How to Invest in Waste

March 2, 2022, 5:13 am

The problem of proliferating waste is one with which almost everyone is familiar with.


There are still some surprises, however: for example, did you know that 60% of clothing is buried or burned within a year of being made, 33% of edible food is thrown away uneaten and 50% of all plastics are single-use?



The World Bank predicts that waste levels could be growing twice as fast as the global population by 2050—but that expansion also creates growth opportunities for investors



Global Waste Management Initiatives

Our throwaway lifestyles already generate vast amount of waste and the garbage heap is set to grow even more rapidly as emerging markets develop a taste for Western consumerism. While the planet’s richest countries are now generally getting more conscious of their disposable societies’ environmental impact, the US remains the world’s worst offender in terms of waste per capita, thanks in part to its infamously poor recycling rates.





Maximum use of products must be made if the world is to avoid being overwhelmed with waste. This requires moving away from the linear ‘take-make-waste’ model of modernity towards a more ‘circular’ economy. As well as focusing on greater reuse of waste as a new resource, the circular economy aims to extend the life of existing products and encouraging wider principles of leasing and sharing.
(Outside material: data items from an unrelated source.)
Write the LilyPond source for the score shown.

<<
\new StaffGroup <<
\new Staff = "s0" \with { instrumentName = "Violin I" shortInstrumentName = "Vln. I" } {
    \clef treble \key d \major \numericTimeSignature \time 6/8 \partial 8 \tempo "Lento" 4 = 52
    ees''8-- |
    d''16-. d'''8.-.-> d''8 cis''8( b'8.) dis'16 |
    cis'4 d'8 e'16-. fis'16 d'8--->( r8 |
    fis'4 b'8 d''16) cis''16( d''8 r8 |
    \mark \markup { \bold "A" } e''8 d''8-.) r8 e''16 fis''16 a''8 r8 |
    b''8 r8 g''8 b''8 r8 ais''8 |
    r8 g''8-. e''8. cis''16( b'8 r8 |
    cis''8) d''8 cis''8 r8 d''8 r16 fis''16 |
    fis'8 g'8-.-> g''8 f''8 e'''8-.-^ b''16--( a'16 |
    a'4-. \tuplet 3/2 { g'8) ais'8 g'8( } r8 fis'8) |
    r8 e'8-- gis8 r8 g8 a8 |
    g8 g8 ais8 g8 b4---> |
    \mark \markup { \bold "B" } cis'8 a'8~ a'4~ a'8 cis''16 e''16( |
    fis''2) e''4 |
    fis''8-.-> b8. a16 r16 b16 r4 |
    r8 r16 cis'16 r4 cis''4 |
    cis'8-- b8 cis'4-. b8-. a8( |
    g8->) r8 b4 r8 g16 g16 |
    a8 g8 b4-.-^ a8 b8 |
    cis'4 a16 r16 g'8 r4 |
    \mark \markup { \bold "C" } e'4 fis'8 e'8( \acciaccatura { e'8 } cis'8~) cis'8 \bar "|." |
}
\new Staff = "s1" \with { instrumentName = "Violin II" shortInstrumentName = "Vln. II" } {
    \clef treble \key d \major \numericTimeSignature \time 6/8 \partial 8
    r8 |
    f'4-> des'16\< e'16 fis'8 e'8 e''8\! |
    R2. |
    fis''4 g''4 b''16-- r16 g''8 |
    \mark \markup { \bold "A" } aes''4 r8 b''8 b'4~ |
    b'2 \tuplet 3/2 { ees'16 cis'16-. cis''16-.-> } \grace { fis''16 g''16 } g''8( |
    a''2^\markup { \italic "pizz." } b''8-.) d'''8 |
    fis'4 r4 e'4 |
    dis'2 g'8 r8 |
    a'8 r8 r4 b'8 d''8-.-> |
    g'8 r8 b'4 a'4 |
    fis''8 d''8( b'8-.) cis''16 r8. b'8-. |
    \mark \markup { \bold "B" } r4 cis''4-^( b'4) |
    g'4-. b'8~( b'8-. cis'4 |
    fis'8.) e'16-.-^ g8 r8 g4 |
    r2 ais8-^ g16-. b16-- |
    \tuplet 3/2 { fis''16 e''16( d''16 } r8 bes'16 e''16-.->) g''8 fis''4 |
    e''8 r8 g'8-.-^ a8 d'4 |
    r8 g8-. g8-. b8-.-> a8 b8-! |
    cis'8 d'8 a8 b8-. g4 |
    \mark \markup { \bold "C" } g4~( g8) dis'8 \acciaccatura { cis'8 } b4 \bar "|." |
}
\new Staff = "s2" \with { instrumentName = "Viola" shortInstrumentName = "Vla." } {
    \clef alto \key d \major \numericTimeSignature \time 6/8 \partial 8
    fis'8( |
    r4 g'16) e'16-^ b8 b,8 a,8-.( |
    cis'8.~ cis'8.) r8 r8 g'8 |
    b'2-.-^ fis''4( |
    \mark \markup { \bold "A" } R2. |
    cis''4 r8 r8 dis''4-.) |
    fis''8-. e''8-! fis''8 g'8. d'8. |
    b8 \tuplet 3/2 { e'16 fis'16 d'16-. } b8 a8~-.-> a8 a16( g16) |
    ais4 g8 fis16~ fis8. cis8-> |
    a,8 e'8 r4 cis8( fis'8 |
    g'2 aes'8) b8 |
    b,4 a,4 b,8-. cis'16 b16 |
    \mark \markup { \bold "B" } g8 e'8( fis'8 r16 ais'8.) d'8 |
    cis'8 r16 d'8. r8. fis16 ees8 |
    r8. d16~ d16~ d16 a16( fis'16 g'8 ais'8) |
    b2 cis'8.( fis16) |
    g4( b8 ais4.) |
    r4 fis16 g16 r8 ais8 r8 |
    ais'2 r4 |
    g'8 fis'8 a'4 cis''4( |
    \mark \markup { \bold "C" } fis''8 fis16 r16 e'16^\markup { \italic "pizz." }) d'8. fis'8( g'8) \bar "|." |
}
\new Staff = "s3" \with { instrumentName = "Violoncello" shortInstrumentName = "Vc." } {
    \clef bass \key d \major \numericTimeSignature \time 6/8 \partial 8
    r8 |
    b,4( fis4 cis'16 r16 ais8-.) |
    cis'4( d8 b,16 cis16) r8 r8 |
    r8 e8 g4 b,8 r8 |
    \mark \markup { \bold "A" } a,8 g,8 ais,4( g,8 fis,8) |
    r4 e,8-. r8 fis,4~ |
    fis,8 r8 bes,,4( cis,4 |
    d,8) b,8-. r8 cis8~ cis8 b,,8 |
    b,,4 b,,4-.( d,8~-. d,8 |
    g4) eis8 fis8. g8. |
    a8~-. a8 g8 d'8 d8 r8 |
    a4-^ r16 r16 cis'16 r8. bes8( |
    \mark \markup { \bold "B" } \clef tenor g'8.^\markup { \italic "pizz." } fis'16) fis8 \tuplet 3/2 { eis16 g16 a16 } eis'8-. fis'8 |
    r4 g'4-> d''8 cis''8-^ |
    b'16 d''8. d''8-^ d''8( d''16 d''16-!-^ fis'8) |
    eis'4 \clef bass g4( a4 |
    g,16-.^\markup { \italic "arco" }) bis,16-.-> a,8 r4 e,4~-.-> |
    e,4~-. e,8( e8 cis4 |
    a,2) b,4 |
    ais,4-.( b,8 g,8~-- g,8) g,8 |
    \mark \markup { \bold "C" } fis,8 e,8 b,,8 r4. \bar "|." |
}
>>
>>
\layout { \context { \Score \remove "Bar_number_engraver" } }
Many companies around the world are already developing new techniques that treat waste as a treasure trove of raw material—for example, cockroach factories that turn food waste into cosmetics, manure piles as an energy resource and coffee pods becoming bicycles. Such circular economy initiatives appear to make economic sense as well.




A circular economy is an economic system that tackles global challenges like climate change, biodiversity loss, waste, and pollution.



Most linear economy businesses take a natural resource and turn it into a product which is ultimately destined to become waste because of the way it has been designed and made. This process is often summarized by "take, make, waste". By contrast, a circular economy employs reuse, sharing, repair, refurbishment, remanufacturing and recycling to create a closed-loop system, minimizing the use of resource inputs and the creation of waste, pollution and carbon emissions.



The Ellen MacArthur Foundation estimates that the adoption of circular principles in Europe alone could offer annual benefits of $2 trillion by 2030, while they could help Chinese businesses and households save $10 trillion a year by 2040.


Why Should You Be Concerned

Waste as an investment theme seems to be catching on lately. Money managed in public stock funds focused on the circular economy has increased six times since the start of 2020, swelling to over $2 billion. It may be no coincidence that these funds also outperformed their benchmarks by an average of 5% points in the first half of 2021. This is an admittedly short time farm, and most funds don’t yet have proven track records. Still, such investment opportunities are certainly increasing—and they could potentially offer you handsome returns.



Longer-term data also seem supportive: in the UK, companies in the waste sector have consistently created more value than the overall economy for much of the past two decades.



How to Invest in Waste

The simplest and cheapest way to invest is through an exchange-traded fund (ETF). French bank BNP Paribas launched its Easy ECPI Circular Economy Leaders ETF in 2019, tracking an index of the top 50 major global corporations with exposure to the opportunities offered by an increasingly circular economic model.



You could also park your money into an actively managed—but also more expensive—fund, run by a professional investor selecting stock they think will outperform the market. One of the world’s largest asset managers, BlackRock, launched the BGF Circular Economy Fund last year.


While the investment options are relatively plentiful, however, skeptics say the general theme still isn’t big enough to buy into just yet. They argue that many of the young companies developing innovative techniques to recycle and reuse rubbish aren’t yet listed on the stock markets. Companies that are currently included in funds, meanwhile, include those that are transitioning towards a circular economy—but may still consume many raw materials or generate high carbon emissions. The index tracked by the BNP Paribas ETF, for example, features names which investors might not immediately associate with waste reduction. Among its top constituents are serial sneaker shipper Nike and machinery manufacturer Caterpillar; while both firms are making environmental strides, they remain big consumers for now.



Unfortunately, the difficulty of finding ‘pure-play’ companies is one which often occurs in sustainable investing. So, if you do decide to square your investments with the circular economy, don’t waste the opportunity to pick wisely.